WHAT THIS TASK INVOLVES: All lines in the records that carry the string "اتاق" are to be shown.

++++

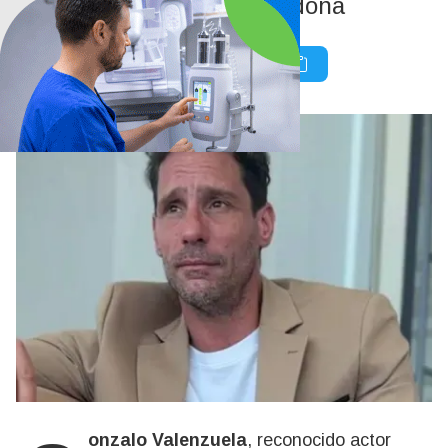
Valenzuela critica a Maradona
Gonzalo Valenzuela
, reconocido actor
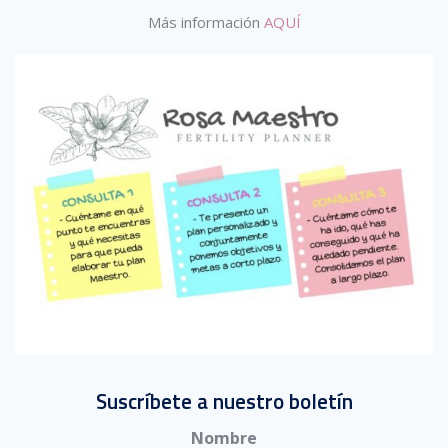
Más información
AQUÍ
Suscríbete a nuestro boletín
Nombre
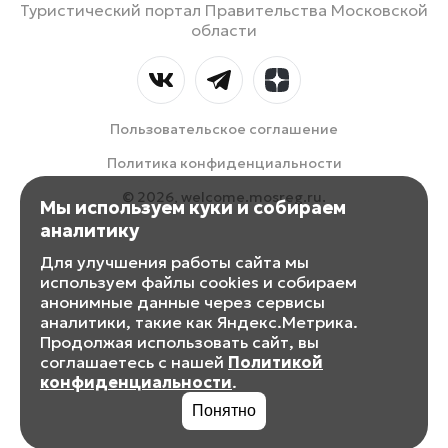
Туристический портал Правительства Московской
области
Пользовательское соглашение
Политика конфиденциальности
© 2026, welcome.mosreg.ru.
Мы используем куки и собираем
аналитику
Для улучшения работы сайта мы
используем файлы cookies и собираем
анонимные данные через сервисы
аналитики, такие как Яндекс.Метрика.
Продолжая использовать сайт, вы
соглашаетесь с нашей
Политикой
конфиденциальности
.
Понятно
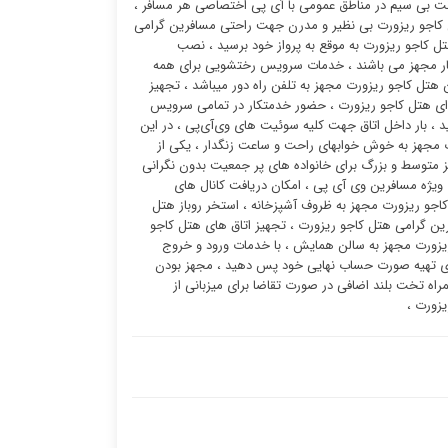
نت بی سیم در مناطق عمومی با آی پی اختصاصی هر مسافر ،
ل کاجو ریزورت بی نظیر و مدرن جهت راحتی مسافرین گرامی
تل کاجو ریزورت به موقع به پرواز خود برسید ، نصب
 بار مجهز می باشند ، خدمات سرویس رختشویی برای همه
ن هتل کاجو ریزورت مجهز به تلفن راه دور میباشد ، تجهیز
دای هتل کاجو ریزورت ، حضور خدمتکار در تمامی سرویس
د ، بار داخل اتاق جهت کلیه سوئیت ‌های وی‌آی‌پی ، در این
ت مجهز به خوش خوابهای راحت و ساعت زنگدار ، یکی از
متوسط و بزرگ برای خانواده های پر جمعیت بدون نگرانی
ویژه مسافرین وی آی پی ، امکان دریافت کانال های
اجو ریزورت مجهز به ظروف آشپزخانه ، استخر روباز هتل
 گرامی هتل کاجو ریزورت ، تجهیز اتاق های هتل کاجو
و ریزورت مجهز به سالن همایش ، با خدمات ورود و خروج
 برای تهیه صورت حساب نهایی خود پس دهید ، مجهز بودن
اه تخت بلند اضافی در صورت تقاضا برای میزبانی از
یزورت ،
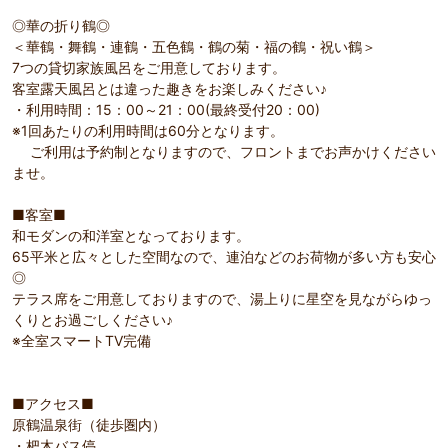
◎華の折り鶴◎
＜華鶴・舞鶴・連鶴・五色鶴・鶴の菊・福の鶴・祝い鶴＞
7つの貸切家族風呂をご用意しております。
客室露天風呂とは違った趣きをお楽しみください♪
・利用時間：15：00～21：00(最終受付20：00)
※1回あたりの利用時間は60分となります。
ご利用は予約制となりますので、フロントまでお声かけください
ませ。
■客室■
和モダンの和洋室となっております。
65平米と広々とした空間なので、連泊などのお荷物が多い方も安心
◎
テラス席をご用意しておりますので、湯上りに星空を見ながらゆっ
くりとお過ごしください♪
※全室スマートTV完備
■アクセス■
原鶴温泉街（徒歩圏内）
・杷木バス停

++++

EXPECTED OUTPUT:
د ، بار داخل اتاق جهت کلیه سوئیت ‌های وی‌آی‌پی ، در این
 گرامی هتل کاجو ریزورت ، تجهیز اتاق های هتل کاجو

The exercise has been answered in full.